Excerpt to read.
- Opening Delimiter -
Framed poster titled "The 5 Commandments for the Knowledge Manager" showing principles with icons. It hangs on a beige wall, near plants.

As with everything else, knowledge management also has obstacles and traps that a knowledge manager in an organization can fall into when building a knowledge management strategy for their organization. Below are five common mistakes that are recommended to know, identify, and understand how to avoid making. The tip presented below is based on an article written in Destination CRM, and its purpose is not to innovate but to refresh and sharpen the 5 commandments that should hang on the wall of every knowledge manager's office.


1. Ready - Set - Aim

Description of the mistake: This is the most critical mistake that knowledge managers tend to make. Knowledge management will lead nowhere when trying to implement a knowledge management plan where knowledge management itself is the goal (i.e., why manage knowledge? To improve accessibility in general; there is no clear focus). As we've noted many times, knowledge management is not an end in itself but rather a means to achieve organizational goals. Knowledge management is centered on real business problems that have a direct impact on the organization's bottom line.


Symptom of the mistake: Employees don't use knowledge management solutions; there's no practical inspiration in the outputs that knowledge management presents, and the outputs cannot be implemented in a way that advances the organization.


The solution: Knowledge management strategy and solutions must be built in the context of a business problem or organizational goal, define criteria for the optimal solution, and identify the most appropriate technology. The questions that need to be asked by the knowledge manager: What are the business problems? Can they be influenced through knowledge management? If so, what will be the benefit to the organization? What is the right technology that will provide added value to employees and the organization?


2. Build It and the Employees Will Come

Description of the mistake: A smart knowledge manager will never underestimate the importance of an integrated implementation approach for a knowledge management solution in the organization among employees. The work is not done just by installing the solution on the computer. The real value is in usage. What's the benefit of a good solution if no one uses it?


Symptom of the mistake: The technology is so advanced that they think it's sufficient to attract employees; alternatively, the project is driven by the organizational IT department alone, which focuses on its strengths.


The solution: Choose user-friendly technology and build a methodology for marketing and implementing the solution. Both internal organizational marketing of the solution that raises awareness of the added value and benefit that can be derived from using the solution, and providing credibility to users. The implementation must be active in several critical areas to attract the rest.


3. People = Documents

Description of the mistake: If you examine yourselves how much knowledge and experience you have and how much of it is stored in documents, you'll find that only part of the knowledge is documented in the form of documents; furthermore, documents describe a specific context and time and one must know how to wisely utilize the knowledge existing in them as a basis and not as a substitute for thinking. Despite this, knowledge managers often view document repositories as the magic bullet that will solve their knowledge management problems.
- Closing Delimiter -
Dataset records
- Opening Delimiter -
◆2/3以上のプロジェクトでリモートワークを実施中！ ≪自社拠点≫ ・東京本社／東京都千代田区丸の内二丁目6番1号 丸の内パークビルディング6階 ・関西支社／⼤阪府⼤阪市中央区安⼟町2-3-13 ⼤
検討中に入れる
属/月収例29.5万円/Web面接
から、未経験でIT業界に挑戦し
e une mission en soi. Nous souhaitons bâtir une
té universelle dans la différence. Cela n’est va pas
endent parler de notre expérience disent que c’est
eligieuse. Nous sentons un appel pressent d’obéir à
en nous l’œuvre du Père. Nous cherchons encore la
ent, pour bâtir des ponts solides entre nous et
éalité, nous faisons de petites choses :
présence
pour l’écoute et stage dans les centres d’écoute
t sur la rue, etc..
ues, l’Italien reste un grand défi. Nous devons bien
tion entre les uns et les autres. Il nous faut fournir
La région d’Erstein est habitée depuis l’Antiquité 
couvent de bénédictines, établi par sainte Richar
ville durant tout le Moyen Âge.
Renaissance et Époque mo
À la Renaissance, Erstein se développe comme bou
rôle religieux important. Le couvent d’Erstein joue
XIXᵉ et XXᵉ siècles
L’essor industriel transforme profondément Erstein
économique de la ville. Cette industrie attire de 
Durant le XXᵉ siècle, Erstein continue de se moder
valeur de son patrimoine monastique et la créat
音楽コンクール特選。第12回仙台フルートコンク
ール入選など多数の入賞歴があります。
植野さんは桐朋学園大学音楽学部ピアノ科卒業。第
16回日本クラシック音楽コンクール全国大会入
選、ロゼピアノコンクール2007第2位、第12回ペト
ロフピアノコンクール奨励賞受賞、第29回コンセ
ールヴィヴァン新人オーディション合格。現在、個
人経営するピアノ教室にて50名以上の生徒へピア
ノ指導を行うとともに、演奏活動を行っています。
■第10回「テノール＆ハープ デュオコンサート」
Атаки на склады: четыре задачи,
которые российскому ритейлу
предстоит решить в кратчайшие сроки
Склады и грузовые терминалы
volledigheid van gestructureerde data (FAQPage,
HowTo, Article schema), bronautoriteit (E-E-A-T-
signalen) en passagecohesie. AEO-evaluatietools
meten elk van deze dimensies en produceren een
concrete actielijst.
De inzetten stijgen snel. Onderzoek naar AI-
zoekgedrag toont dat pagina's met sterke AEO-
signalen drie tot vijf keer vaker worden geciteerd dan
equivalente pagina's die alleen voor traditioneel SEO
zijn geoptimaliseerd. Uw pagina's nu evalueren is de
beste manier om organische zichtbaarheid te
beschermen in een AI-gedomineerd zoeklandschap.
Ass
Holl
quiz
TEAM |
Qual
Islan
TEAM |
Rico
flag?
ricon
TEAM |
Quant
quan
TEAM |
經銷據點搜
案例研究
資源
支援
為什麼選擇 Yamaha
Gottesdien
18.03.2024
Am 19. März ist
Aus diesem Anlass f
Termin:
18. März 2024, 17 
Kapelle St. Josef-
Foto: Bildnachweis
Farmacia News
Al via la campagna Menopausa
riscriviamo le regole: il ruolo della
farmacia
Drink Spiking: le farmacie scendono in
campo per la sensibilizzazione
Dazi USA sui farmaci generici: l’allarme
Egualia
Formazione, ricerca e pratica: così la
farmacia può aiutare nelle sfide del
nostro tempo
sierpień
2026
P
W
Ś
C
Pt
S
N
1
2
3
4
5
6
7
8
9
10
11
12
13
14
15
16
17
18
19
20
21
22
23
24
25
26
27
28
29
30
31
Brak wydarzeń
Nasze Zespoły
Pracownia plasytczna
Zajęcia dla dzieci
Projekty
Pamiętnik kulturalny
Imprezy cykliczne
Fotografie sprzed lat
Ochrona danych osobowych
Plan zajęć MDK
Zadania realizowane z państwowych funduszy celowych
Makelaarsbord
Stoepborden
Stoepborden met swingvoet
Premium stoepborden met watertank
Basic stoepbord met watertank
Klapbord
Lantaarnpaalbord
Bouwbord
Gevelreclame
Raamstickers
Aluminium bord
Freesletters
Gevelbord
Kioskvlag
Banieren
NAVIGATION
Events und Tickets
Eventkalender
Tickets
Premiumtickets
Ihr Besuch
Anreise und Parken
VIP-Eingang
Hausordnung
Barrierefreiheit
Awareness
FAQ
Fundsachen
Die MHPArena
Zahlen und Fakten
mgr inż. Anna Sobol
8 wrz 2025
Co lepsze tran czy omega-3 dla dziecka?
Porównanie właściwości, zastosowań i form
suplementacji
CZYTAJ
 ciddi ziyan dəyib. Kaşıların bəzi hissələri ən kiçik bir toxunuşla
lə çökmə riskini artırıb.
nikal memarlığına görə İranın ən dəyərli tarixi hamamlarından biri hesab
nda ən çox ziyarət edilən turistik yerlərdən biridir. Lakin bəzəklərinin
- Closing Delimiter -
Tasks.
1. Output the passage of the knowledge management excerpt starting at "Description of the mistake: A" and ending at "one uses it?", copied word for word.
2. Write the next part of the text on the knowledge manager's commandments, picking up right after its last sentence.

Answers for the tasks.
1.
Description of the mistake: A smart knowledge manager will never underestimate the importance of an integrated implementation approach for a knowledge management solution in the organization among employees. The work is not done just by installing the solution on the computer. The real value is in usage. What's the benefit of a good solution if no one uses it?

2.
Symptom of the mistake: Initially, the usage level might be high, but it will fade once employees don't receive added value from using the system.


The solution: Identify a typical problem that an employee might face, and that knowledge management is supposed to solve. Then ask a simple question: Will the solution be found in a document, or does the employee need to find a professional expert in the field who will help them find the solution? If the answer is the latter, there's a need for a solution that manages "knowledge owners," such as a knowledge community. If an organization has an extensive accumulated knowledge base in its documents ("documented knowledge"), it's recommended to manage the knowledge itself, while providing complementary means for its intelligent use.


4. The Big Bang Approach

Description of the mistake: Today, more than ever, companies focus on reducing risk in stock value and in the bottom line of performance. Grandiose knowledge management projects that require more than 9 months to implement and achieve business value are considered high-risk and often end up as candidates for having no solution.


Symptom of the mistake: Projects that take more than 9 months to implement and two years to show significant business value, and during that time, businesses change, the market changes, and employees change. In response, the project changes accordingly while wasting time, money, and human resources. Often, it doesn't even reach completion...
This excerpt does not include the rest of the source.